My Ambition Was Bigger Than My Readiness and I Kept Pretending Otherwise
I wanted the big opportunity at 26 so badly that I said I was ready when I was not. The consequence was entirely predictable and entirely educational.
Story
What actually happened
I had been working in digital strategy at a consultancy in Bhopal for three years when an opportunity arose at a client company that was - by several measures of title, responsibility and visibility - more than a step ahead of where I was. I knew this.
The job description described a role that would require capabilities I was in the process of developing but had not fully developed. I applied anyway, because the gap felt like something ambition should bridge rather than something preparation needed to close.
I got through three rounds and in the final interview was asked direct questions about specific capabilities I had presented as more developed than they were. I answered confidently and not entirely honestly, and I got the role.
The first three months revealed the gap with a precision that confidence had papered over in the interview. I was in meetings where I was operating below the level the room expected. I was asked to produce strategic frameworks that I could produce in form but not in the depth the context required.
I was managing stakeholders with a sophistication that was developing but was not yet what the role needed. My manager was patient and specific in her feedback, which I appreciated more in retrospect than I did at the time.

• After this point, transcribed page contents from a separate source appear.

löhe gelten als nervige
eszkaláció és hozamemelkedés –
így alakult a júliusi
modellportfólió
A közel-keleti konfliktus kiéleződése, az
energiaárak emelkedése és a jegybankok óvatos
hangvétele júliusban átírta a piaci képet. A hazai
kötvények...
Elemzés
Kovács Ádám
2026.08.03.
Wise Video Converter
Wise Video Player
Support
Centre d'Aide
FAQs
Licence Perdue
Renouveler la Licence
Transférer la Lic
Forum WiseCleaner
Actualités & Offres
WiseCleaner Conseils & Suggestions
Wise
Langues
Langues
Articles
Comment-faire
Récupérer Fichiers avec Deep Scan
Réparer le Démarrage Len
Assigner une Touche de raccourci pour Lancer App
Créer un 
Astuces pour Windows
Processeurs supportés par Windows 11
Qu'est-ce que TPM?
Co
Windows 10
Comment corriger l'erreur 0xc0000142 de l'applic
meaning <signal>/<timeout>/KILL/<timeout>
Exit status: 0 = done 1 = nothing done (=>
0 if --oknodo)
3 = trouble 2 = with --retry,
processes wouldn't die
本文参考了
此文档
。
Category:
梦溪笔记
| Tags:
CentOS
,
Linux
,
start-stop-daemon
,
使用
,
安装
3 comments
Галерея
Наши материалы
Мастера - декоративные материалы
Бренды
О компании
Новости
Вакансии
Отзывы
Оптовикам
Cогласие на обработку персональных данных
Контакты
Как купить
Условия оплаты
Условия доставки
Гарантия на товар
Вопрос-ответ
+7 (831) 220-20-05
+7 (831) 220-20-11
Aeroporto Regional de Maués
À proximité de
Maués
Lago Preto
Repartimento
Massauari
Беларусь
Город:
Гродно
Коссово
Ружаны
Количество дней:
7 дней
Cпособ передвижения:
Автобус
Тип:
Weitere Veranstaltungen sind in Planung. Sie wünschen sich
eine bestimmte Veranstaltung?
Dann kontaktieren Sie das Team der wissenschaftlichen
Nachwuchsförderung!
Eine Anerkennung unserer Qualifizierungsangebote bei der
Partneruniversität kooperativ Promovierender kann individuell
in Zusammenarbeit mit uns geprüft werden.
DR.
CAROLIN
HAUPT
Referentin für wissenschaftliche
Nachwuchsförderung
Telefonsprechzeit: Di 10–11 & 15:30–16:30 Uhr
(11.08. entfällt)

At six months there was a direct conversation about whether the fit was working, which was one of the most uncomfortable professional experiences I have had. I stayed and I improved and by the end of year one I was genuinely closer to the role than I had been at the beginning.
But the cost of the gap - to my confidence, to the quality of my work during the period I was learning at a pace the role did not have patience for, to the trust I had to rebuild - was higher than a more honest assessment of readiness would have required.
I do not think ambition that exceeds readiness is wrong. I think it needs to be named rather than disguised, and that the naming of it is often the thing that makes the bridge possible.